§ **The problem**:
Repeat the records. Match each character exactly.

§ **The input**:
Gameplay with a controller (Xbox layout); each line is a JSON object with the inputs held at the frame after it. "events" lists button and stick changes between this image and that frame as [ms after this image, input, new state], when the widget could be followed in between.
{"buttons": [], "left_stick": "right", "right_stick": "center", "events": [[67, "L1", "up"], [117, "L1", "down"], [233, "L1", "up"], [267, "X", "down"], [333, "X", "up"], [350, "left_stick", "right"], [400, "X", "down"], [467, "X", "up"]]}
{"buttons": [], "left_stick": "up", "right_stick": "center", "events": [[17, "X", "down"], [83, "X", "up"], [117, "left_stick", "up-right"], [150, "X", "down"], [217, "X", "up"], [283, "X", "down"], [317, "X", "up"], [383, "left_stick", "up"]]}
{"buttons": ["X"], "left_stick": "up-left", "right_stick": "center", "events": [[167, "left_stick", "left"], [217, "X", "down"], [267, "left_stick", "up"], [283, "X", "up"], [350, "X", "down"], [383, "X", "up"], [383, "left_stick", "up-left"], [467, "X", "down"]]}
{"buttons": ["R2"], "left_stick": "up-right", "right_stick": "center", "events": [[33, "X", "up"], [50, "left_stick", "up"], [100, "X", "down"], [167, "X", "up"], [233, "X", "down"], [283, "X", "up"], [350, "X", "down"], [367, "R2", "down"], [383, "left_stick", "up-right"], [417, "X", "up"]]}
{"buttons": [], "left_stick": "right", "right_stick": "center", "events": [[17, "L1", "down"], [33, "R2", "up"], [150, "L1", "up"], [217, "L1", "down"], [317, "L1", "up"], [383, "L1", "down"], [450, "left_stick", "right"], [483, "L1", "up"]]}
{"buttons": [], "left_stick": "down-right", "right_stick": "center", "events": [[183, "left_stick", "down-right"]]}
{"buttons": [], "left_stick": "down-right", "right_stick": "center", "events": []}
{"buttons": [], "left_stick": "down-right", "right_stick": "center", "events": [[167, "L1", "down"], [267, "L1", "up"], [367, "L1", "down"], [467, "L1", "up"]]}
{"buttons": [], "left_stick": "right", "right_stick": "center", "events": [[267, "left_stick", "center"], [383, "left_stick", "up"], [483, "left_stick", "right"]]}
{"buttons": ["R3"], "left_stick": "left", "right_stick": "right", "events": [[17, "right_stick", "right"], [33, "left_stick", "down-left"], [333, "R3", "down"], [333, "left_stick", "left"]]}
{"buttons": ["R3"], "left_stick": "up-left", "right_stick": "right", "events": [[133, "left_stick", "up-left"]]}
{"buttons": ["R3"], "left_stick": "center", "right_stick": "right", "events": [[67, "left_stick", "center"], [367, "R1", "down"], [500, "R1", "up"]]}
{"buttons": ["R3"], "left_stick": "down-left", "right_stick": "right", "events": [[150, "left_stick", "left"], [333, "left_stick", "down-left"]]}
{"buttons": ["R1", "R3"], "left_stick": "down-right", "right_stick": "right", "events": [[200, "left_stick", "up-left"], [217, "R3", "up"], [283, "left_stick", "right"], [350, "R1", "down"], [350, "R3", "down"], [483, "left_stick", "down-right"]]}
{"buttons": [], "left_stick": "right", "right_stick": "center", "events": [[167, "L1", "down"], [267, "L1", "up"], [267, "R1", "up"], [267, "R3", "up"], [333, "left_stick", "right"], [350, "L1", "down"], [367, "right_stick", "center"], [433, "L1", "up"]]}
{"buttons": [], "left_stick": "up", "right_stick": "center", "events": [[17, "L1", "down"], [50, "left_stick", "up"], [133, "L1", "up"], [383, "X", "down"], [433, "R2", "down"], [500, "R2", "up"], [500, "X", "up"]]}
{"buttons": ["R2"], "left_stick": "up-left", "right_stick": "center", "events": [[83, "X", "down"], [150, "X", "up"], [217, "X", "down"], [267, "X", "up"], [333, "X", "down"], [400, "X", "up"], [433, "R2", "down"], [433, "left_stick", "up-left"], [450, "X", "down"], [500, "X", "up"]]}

§ **Result below**:
Gameplay with a controller (Xbox layout); each line is a JSON object with the inputs held at the frame after it. "events" lists button and stick changes between this image and that frame as [ms after this image, input, new state], when the widget could be followed in between.
{"buttons": [], "left_stick": "right", "right_stick": "center", "events": [[67, "L1", "up"], [117, "L1", "down"], [233, "L1", "up"], [267, "X", "down"], [333, "X", "up"], [350, "left_stick", "right"], [400, "X", "down"], [467, "X", "up"]]}
{"buttons": [], "left_stick": "up", "right_stick": "center", "events": [[17, "X", "down"], [83, "X", "up"], [117, "left_stick", "up-right"], [150, "X", "down"], [217, "X", "up"], [283, "X", "down"], [317, "X", "up"], [383, "left_stick", "up"]]}
{"buttons": ["X"], "left_stick": "up-left", "right_stick": "center", "events": [[167, "left_stick", "left"], [217, "X", "down"], [267, "left_stick", "up"], [283, "X", "up"], [350, "X", "down"], [383, "X", "up"], [383, "left_stick", "up-left"], [467, "X", "down"]]}
{"buttons": ["R2"], "left_stick": "up-right", "right_stick": "center", "events": [[33, "X", "up"], [50, "left_stick", "up"], [100, "X", "down"], [167, "X", "up"], [233, "X", "down"], [283, "X", "up"], [350, "X", "down"], [367, "R2", "down"], [383, "left_stick", "up-right"], [417, "X", "up"]]}
{"buttons": [], "left_stick": "right", "right_stick": "center", "events": [[17, "L1", "down"], [33, "R2", "up"], [150, "L1", "up"], [217, "L1", "down"], [317, "L1", "up"], [383, "L1", "down"], [450, "left_stick", "right"], [483, "L1", "up"]]}
{"buttons": [], "left_stick": "down-right", "right_stick": "center", "events": [[183, "left_stick", "down-right"]]}
{"buttons": [], "left_stick": "down-right", "right_stick": "center", "events": []}
{"buttons": [], "left_stick": "down-right", "right_stick": "center", "events": [[167, "L1", "down"], [267, "L1", "up"], [367, "L1", "down"], [467, "L1", "up"]]}
{"buttons": [], "left_stick": "right", "right_stick": "center", "events": [[267, "left_stick", "center"], [383, "left_stick", "up"], [483, "left_stick", "right"]]}
{"buttons": ["R3"], "left_stick": "left", "right_stick": "right", "events": [[17, "right_stick", "right"], [33, "left_stick", "down-left"], [333, "R3", "down"], [333, "left_stick", "left"]]}
{"buttons": ["R3"], "left_stick": "up-left", "right_stick": "right", "events": [[133, "left_stick", "up-left"]]}
{"buttons": ["R3"], "left_stick": "center", "right_stick": "right", "events": [[67, "left_stick", "center"], [367, "R1", "down"], [500, "R1", "up"]]}
{"buttons": ["R3"], "left_stick": "down-left", "right_stick": "right", "events": [[150, "left_stick", "left"], [333, "left_stick", "down-left"]]}
{"buttons": ["R1", "R3"], "left_stick": "down-right", "right_stick": "right", "events": [[200, "left_stick", "up-left"], [217, "R3", "up"], [283, "left_stick", "right"], [350, "R1", "down"], [350, "R3", "down"], [483, "left_stick", "down-right"]]}
{"buttons": [], "left_stick": "right", "right_stick": "center", "events": [[167, "L1", "down"], [267, "L1", "up"], [267, "R1", "up"], [267, "R3", "up"], [333, "left_stick", "right"], [350, "L1", "down"], [367, "right_stick", "center"], [433, "L1", "up"]]}
{"buttons": [], "left_stick": "up", "right_stick": "center", "events": [[17, "L1", "down"], [50, "left_stick", "up"], [133, "L1", "up"], [383, "X", "down"], [433, "R2", "down"], [500, "R2", "up"], [500, "X", "up"]]}
{"buttons": ["R2"], "left_stick": "up-left", "right_stick": "center", "events": [[83, "X", "down"], [150, "X", "up"], [217, "X", "down"], [267, "X", "up"], [333, "X", "down"], [400, "X", "up"], [433, "R2", "down"], [433, "left_stick", "up-left"], [450, "X", "down"], [500, "X", "up"]]}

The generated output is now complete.